Het leek deze week wel of oude tijden aan het herleven waren. Jan Cremer bij De Wereld Draait Door, op een affiche zag ik een optreden van the Outsiders aangekondigd, de musical ‘Petticoat’ wordt dit najaar in de veertien grootste theaters van Nederland opgevoerd en heeft een hoog jaren vijftig gehalte. En het wordt weer oorlog, want vandaag gaat de nieuwe anti-krakerswet in.
Ja, het wordt weer oorlog. Ik weet het zeker. Minister Hirsch Ballin en burgemeester Van der Laan van Amsterdam weten nog niet wat hen boven het hoofd hangt. De eerste tekenen zijn er al, want in Amsterdam en Utrecht zijn al provocaties in gang gezet door de krakersbeweging. Acties van de kraakcommando’s zal ik maar zeggen. De mensen aan het front. Lul van der Laan wil al meteen tweehonderd kraakpanden gaan ontruimen, terwijl er nog een enorm tekort is aan betaalbare woonruimte. Ik denk dat ik maar weer eens een kijkje in Amsterdam ga nemen.

Ik kan me nog goed de eerste kraakacties herinneren. Ik had me in die tijd aangesloten bij de Kabouters. Logisch, want ik was en ben 1 meter 61. Veel van de eerste krakers kwamen uit de Kabouterbeweging.
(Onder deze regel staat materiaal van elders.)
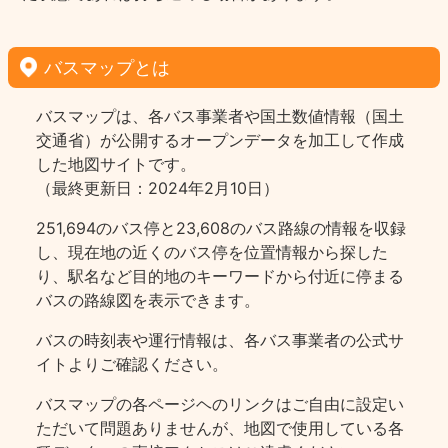
バスマップとは
バスマップは、各バス事業者や国土数値情報（国土
交通省）が公開するオープンデータを加工して作成
した地図サイトです。
（最終更新日：2024年2月10日）
251,694のバス停と23,608のバス路線の情報を収録
し、現在地の近くのバス停を位置情報から探した
り、駅名など目的地のキーワードから付近に停まる
バスの路線図を表示できます。
バスの時刻表や運行情報は、各バス事業者の公式サ
イトよりご確認ください。
バスマップの各ページヘのリンクはご自由に設定い
ただいて問題ありませんが、地図で使用している各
Ik kraakte niet zelf, maar had een leuk kraakvriendinnetje: Rebecca. Ze woonde met enkele andere krakers in een groot bedrijfspand dat al meer dan twee jaar leegstond. Het was een bont gezelschap. Een paar studenten zoals Rebecca, wat kunstenaars, wat vage, maatschappelijk geëngageerde muzikanten; kortom, allemaal jongeren zonder veel geld die geen goedkope woning konden vinden vanwege de woningnood.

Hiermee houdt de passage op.